Wisconsin’s Meat Talent Development Program is on the fast track

A Wisconsin effort to get more people trained as meat processors is developing rapidly.  Betsy Leonard with the Wisconsin Technical College System tells Brownfield the Meat Talent Development Program partnership with the state’s ag department has moved from an idea to a program rapidly.  “It is not very easy to start a conversation in January and have programming come to fruition in that same August, or in that same calendar or fiscal year and a lot of our nine colleges are looking at starting this programming already this fall in some sort of manner.”

Betsy Leonard

Thanks to funding from the state budget and 50 million dollars from federal pandemic relief funds, Leonard says the Meat Talent Development Program offers tuition reimbursement.  “It is reimbursed for our students.  It is not required that they go through the full certificate.  If, say, for example, a business or industry has employees that need additional skills, they can send those employees for that training.”

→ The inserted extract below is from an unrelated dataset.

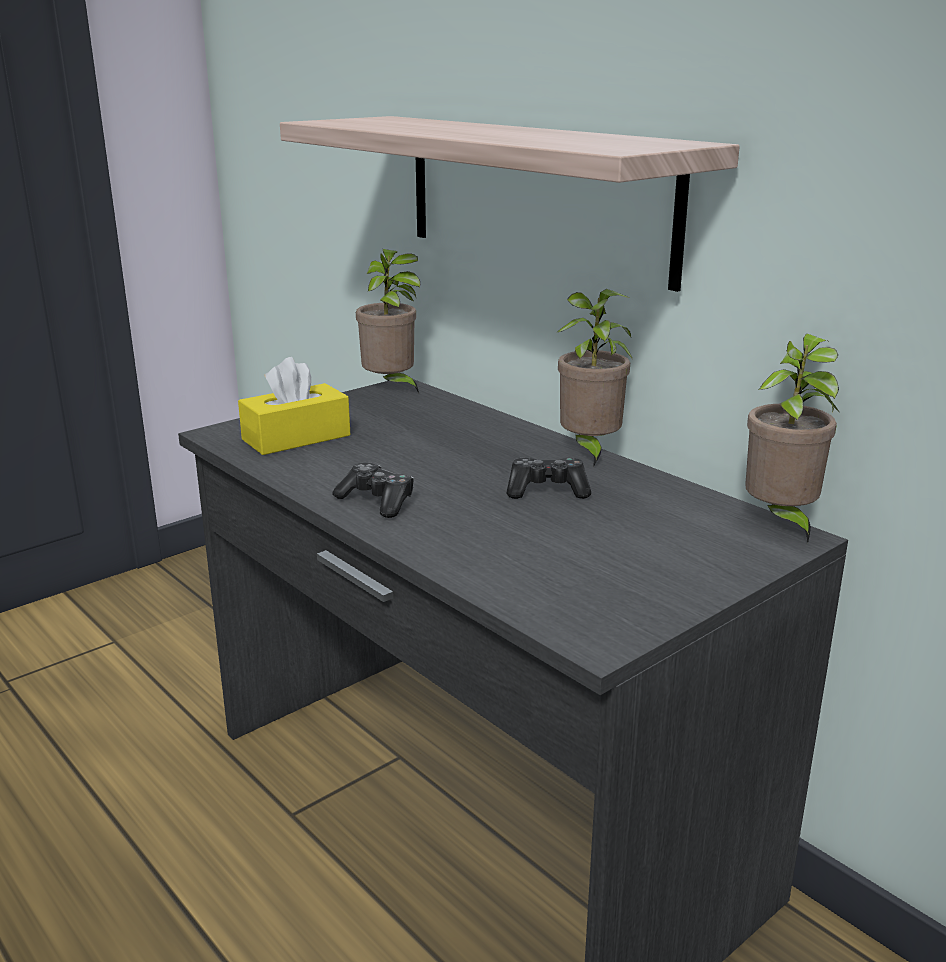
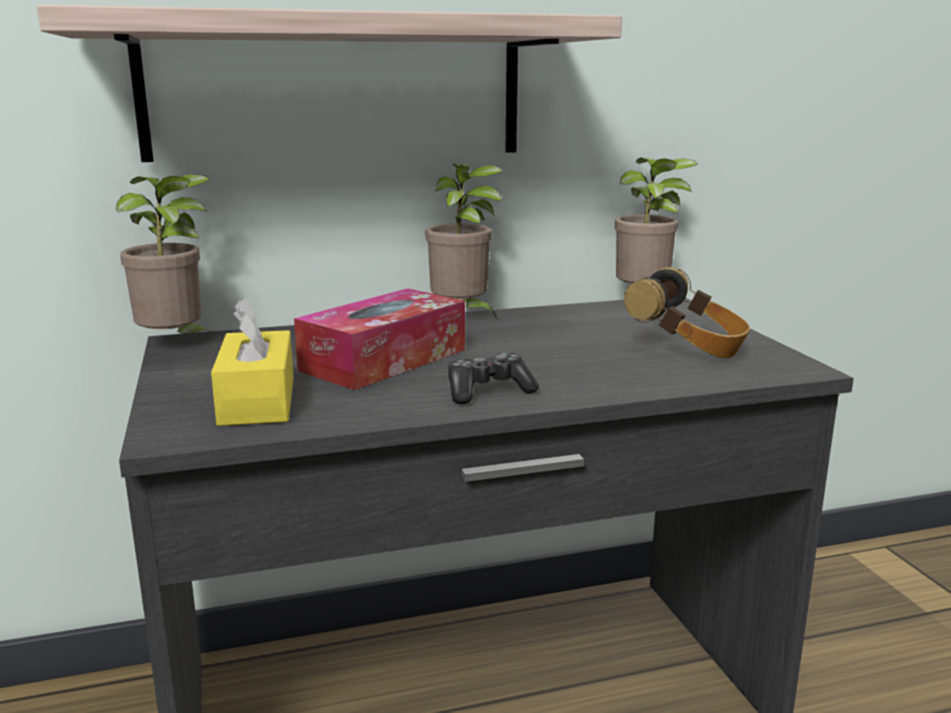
camera: 65 degrees left, 5 degrees down
game controller [507,457,591,499] -> none
none -> tissue box [294,288,465,390]
none -> headphones [624,267,750,359]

And, Leonard says most students are part-time, which means many of them are not eligible for financial aid, so having tuition reimbursement for the meat talent program can be a game changer.  “With this programming that’s being started, they’re starting it as a certificate which is not financial aid eligible for our students, so having them come in and giving them the opportunity to receive these classes and tuition reimbursement to make sure they’re receiving the education to get to their ultimate goal is not only an incentive for our students but it’s a great thing for the State of Wisconsin, connecting our students with the business and industry who need that.”

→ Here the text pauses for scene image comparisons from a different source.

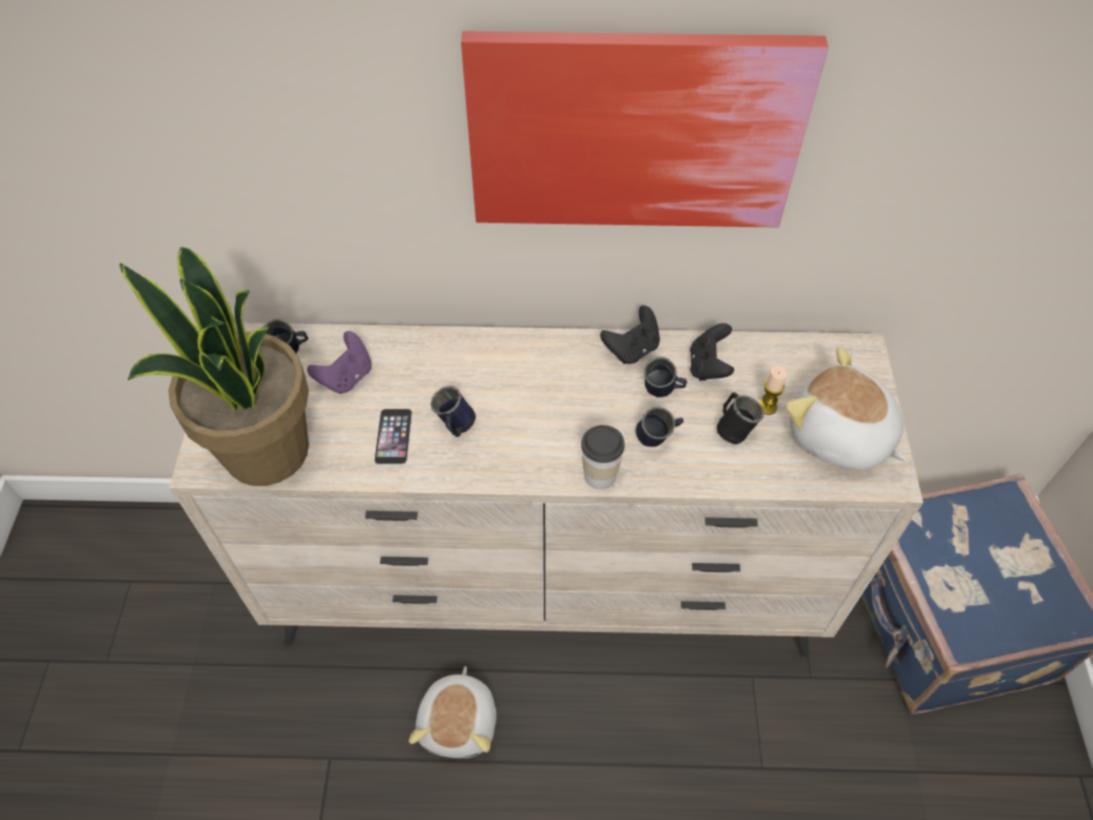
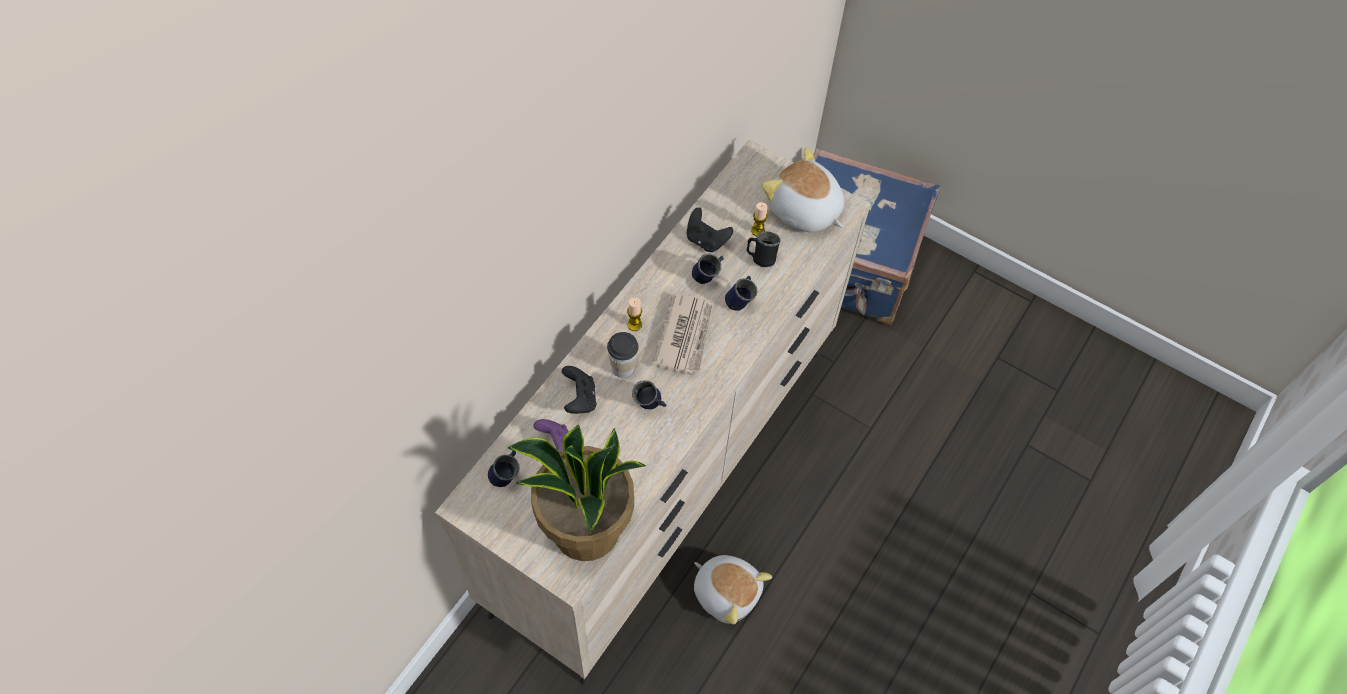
camera: 60 degrees left, 5 degrees up
phone [374,409,412,465] -> none
picture [461,31,828,228] -> none
cup [581,425,625,489] -> cup moved to [607,332,639,378]
black game controller [600,306,660,364] -> black game controller moved to [562,366,597,414]
plush toy [786,347,908,471] -> plush toy turned 60 degrees clockwise [762,147,844,232]
none -> candle [627,298,642,331]
none -> newspaper [651,293,713,375]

Leonard says students will have to complete the courses to have them reimbursed and to be eligible for additional reimbursable courses.  “We do have students who have been calling and the word is getting out that this money is available.  Governor Evers announced it in January, and so the question has been what’s happening with it?  Now we know what’s happening with it.”

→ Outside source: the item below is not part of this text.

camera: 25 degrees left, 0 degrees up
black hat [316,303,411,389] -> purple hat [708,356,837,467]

Leonard says they are now working with the state to design and purchase three mobile meat processing trailers that can be shared by the nine technical colleges, bringing processing to area farmers while training students.  That’s in addition to equipping and staffing the campuses and assisting Auburndale and Pittsville high schools with equipment to use in their dual credit programs.  “Mid-State Technical College is one of the nine (technical colleges) who are participating in this process and they have a really great partnership with those two schools for their dual-credit opportunities, and I know they’ve had conversations with both, and the discussion has been brought forward to provide that training for high school students and opening that up to the public.”

Chef Brock Decker

Chef Brock Decker is an instructor in the culinary arts programs at Northcentral Technical College in Wausau.  He tells Brownfield he’s excited about the prospect of helping set up students for a meat processing career in about eight or nine months.  He’s also excited to see the campus add meat processing, completing the chain between the college’s farm and its food service training. “It really brings everything together, the opportunity to see production from the seed all the way onto the table, and that’s pretty impressive from a technical school standpoint,”  Decker says the Northcentral Technical College farm is an integral part of the culinary arts program.  “We’re really proud of it.  Each year, they grow us a beef animal, and all of their milk goes to Mullins Cheese.  We get the cheese back and we use it in our program.  All of the cheese, all of the beef, and then the pork that we get in as well end up being turned into products for our (in school) restaurants.”

The Meat Talent Development Program is in addition to the state’s meat processor grants, which invested 200 thousand from the state budget and ten million in federal American Rescue Plan Act dollars to help processors upgrade and expand.